AUFGABENSTELLUNG:
Geben Sie den Abschnitt aus dem Reisebericht wortgetreu wieder, der mit „02.06. Sudbury - Cambridge“ beginnt und mit „es was bringt.“ endet.

England/Wales

02.06. Sudbury - Cambridge (76km / 143km)

Sigi: Nach einer Regennacht werden wir positiv überrascht, dass um kurz vor 9:00 Uhr - wir haben gerade zusammengepackt - die Sonne herauskommt. Tatsächlich bleibt es wieder trocken!! Heute macht uns der Wind zu schaffen. Konstant bläst er uns kräftig entgegen. Entsprechend kaputt ist Katrin heute. Gerade habe ich den neuen, für die Tour angeschafften Lenker noch einmal umgebaut. Mal sehen, ob es was bringt.

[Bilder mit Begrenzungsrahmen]

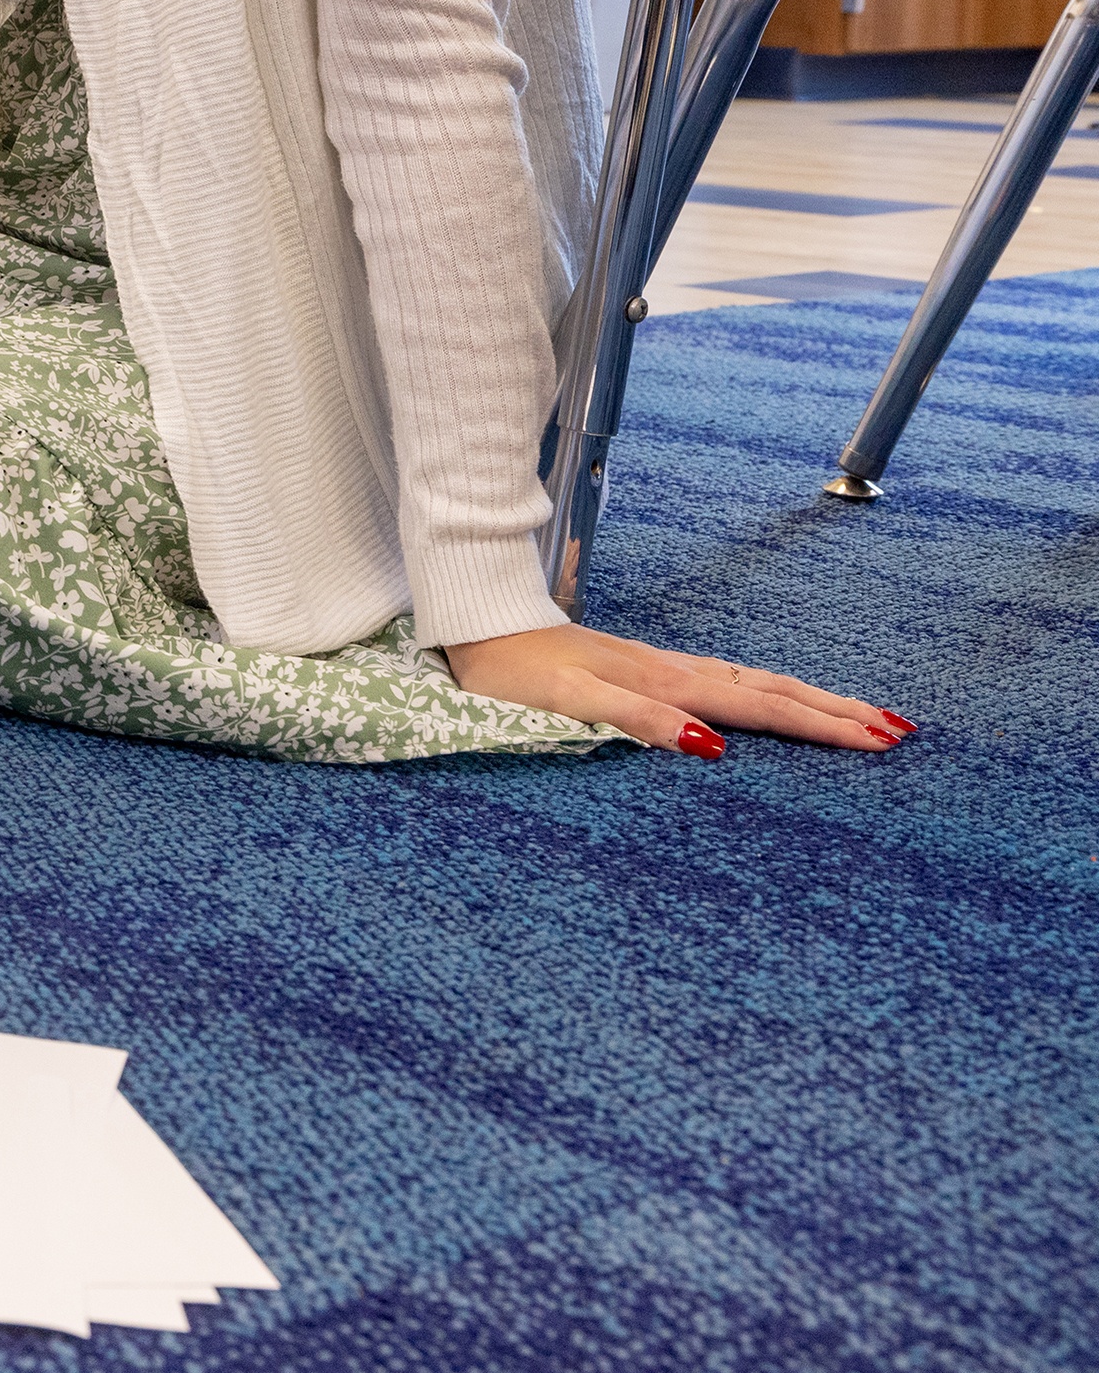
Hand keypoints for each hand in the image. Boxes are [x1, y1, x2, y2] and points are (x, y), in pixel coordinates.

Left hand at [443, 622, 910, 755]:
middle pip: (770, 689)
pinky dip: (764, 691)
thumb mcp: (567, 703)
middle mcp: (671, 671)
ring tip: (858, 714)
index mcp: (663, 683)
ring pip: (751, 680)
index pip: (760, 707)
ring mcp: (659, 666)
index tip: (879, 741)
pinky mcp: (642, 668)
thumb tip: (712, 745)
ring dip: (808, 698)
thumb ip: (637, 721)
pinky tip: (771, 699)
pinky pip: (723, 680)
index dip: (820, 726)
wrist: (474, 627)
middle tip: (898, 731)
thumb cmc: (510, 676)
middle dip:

FERTIGE ÜBUNG:
02.06. Sudbury - Cambridge (76km / 143km)

Sigi: Nach einer Regennacht werden wir positiv überrascht, dass um kurz vor 9:00 Uhr - wir haben gerade zusammengepackt - die Sonne herauskommt. Tatsächlich bleibt es wieder trocken!! Heute macht uns der Wind zu schaffen. Konstant bläst er uns kräftig entgegen. Entsprechend kaputt ist Katrin heute. Gerade habe ich den neuen, für die Tour angeschafften Lenker noch einmal umgebaut. Mal sehen, ob es was bringt.